What seems to me most significant about our movement [Impressionism] is that we have freed painting from the importance of the subject. I am at liberty to paint flowers and call them flowers, without their needing to tell a story.
Pierre-Auguste Renoir would continually return to floral compositions throughout his career, finding them an endless source of exquisite beauty and an excellent subject for technical experimentation. The present work was painted for one of Renoir’s most important patrons, Paul Bérard (1830-1905). The Bérard family portraits remain some of Renoir’s most celebrated studies of children and his paintings executed during his stays at their château in Wargemont, Normandy, extended beyond these portraits to the gardens and surrounding landscapes (Fig. 1). During one such stay, in 1879, Renoir painted a series of exuberant panels inspired by the chateau, which he gifted to his patron. In the present panel, Renoir brings the château’s celebrated rose garden into the interior of the house, capturing the blossoms as they spill in through an open window. Particularly prized, this painting was hung in Bérard's bedroom. Another panel from the series now resides in the permanent collects ion of The Clark Art Institute, Williamstown (Fig. 2).

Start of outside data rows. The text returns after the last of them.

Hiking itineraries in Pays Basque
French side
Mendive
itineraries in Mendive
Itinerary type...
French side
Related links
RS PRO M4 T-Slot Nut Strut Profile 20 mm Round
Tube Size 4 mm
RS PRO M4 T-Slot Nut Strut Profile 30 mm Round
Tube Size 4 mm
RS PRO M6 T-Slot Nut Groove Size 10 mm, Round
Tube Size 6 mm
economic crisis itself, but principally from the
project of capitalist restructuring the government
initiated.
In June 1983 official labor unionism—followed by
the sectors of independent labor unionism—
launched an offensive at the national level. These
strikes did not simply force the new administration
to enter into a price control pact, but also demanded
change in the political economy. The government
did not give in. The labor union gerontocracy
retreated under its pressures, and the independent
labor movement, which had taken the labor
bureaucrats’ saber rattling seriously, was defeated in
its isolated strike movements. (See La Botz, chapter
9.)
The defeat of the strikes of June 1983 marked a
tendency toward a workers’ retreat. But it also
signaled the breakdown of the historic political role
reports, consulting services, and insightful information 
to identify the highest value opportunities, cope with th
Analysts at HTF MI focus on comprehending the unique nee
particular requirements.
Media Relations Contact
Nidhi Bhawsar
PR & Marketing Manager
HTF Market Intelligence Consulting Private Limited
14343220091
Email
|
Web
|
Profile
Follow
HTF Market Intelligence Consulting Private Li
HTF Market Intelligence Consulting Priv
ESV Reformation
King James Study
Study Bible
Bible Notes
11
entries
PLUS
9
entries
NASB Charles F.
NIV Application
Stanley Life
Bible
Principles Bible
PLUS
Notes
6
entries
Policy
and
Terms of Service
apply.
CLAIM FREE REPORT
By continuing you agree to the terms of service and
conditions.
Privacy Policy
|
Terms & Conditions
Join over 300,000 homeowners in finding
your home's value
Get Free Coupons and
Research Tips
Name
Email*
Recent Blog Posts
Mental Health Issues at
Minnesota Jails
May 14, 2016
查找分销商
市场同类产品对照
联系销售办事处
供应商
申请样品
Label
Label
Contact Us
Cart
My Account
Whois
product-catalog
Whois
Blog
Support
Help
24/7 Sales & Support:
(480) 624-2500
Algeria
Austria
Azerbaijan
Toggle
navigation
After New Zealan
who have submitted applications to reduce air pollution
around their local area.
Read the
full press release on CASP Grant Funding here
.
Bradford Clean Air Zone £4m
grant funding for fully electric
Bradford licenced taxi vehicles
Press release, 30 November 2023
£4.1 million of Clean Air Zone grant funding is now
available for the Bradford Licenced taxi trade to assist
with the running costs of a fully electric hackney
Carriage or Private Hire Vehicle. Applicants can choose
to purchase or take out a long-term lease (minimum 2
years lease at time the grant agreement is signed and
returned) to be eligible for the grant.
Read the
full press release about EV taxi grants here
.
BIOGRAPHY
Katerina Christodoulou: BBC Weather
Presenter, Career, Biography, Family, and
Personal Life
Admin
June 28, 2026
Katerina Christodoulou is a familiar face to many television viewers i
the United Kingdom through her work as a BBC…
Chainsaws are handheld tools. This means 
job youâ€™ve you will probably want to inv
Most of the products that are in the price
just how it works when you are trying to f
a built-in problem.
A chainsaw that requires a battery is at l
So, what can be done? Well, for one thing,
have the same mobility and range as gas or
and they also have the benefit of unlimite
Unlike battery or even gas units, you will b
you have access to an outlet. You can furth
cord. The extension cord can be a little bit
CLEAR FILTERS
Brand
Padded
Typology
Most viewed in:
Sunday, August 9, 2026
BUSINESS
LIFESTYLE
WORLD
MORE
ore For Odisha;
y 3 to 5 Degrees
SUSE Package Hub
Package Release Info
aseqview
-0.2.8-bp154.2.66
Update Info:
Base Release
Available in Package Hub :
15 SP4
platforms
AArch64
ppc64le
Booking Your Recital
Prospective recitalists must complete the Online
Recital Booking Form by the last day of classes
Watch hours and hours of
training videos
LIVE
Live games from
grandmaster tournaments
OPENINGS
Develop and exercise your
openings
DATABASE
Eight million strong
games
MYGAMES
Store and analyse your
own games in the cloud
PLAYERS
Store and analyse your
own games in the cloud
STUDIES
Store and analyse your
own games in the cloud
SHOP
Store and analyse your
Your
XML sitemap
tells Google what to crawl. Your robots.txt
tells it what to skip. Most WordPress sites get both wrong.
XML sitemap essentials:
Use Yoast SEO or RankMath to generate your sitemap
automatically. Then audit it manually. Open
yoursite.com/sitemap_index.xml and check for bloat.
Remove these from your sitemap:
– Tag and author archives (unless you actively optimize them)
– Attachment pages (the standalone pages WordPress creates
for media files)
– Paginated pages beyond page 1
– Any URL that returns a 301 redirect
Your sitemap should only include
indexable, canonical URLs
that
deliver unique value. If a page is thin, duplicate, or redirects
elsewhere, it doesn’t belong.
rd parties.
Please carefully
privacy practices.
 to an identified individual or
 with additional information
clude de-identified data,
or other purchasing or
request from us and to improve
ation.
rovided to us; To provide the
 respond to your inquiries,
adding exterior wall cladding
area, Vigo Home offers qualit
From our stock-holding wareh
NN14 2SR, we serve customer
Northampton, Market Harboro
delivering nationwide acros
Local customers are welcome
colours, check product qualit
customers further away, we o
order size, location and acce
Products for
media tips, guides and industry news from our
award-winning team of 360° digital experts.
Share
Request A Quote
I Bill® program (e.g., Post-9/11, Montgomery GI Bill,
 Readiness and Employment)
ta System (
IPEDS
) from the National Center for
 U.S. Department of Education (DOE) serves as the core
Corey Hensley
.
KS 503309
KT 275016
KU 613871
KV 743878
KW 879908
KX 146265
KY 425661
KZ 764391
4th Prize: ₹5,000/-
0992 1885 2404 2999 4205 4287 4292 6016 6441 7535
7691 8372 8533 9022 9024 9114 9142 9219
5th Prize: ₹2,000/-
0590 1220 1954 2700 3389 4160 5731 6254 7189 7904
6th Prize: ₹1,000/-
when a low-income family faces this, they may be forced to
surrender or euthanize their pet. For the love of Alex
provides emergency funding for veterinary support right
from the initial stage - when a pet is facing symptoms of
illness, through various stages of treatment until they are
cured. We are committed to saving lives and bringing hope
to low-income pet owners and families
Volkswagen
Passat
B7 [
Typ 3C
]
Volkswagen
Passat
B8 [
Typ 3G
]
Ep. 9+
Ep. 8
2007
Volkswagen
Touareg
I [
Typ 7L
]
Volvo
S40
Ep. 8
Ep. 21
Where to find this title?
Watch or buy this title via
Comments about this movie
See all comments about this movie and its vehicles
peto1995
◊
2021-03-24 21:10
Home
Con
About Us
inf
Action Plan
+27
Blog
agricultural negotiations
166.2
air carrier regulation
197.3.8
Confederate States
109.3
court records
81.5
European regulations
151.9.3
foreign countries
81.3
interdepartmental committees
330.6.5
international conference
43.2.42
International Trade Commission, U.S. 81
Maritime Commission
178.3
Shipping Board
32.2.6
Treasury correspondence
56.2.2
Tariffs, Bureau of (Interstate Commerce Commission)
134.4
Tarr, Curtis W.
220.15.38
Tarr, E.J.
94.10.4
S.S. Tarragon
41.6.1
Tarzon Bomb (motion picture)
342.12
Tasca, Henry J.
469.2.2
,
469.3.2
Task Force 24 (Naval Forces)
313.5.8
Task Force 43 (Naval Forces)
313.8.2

The present work’s floral motif suffuses the width of the canvas, conveying an impression of natural abundance and spontaneity, which Renoir reinforces through his rhythmic gestural brushwork and creative pictorial structure. The blooms are captured in a trompe l'oeil style, the deep blue of their shadows bringing the heady bouquet to the fore. This more traditional compositional choice is married with an audacious Impressionist paint application that Renoir, alongside the other trailblazers of the movement, Claude Monet and Alfred Sisley, had been championing for the past decade. In the present work Renoir masterfully renders the soft textures of the petals and leaves through subtle variations of hue, touch, and density of paint. With unparalleled freshness and sensitivity, Renoir depicts these exquisite blooms in a highly sensuous, immersive encounter that bears witness to the artist’s virtuoso eye for beauty and creative ingenuity.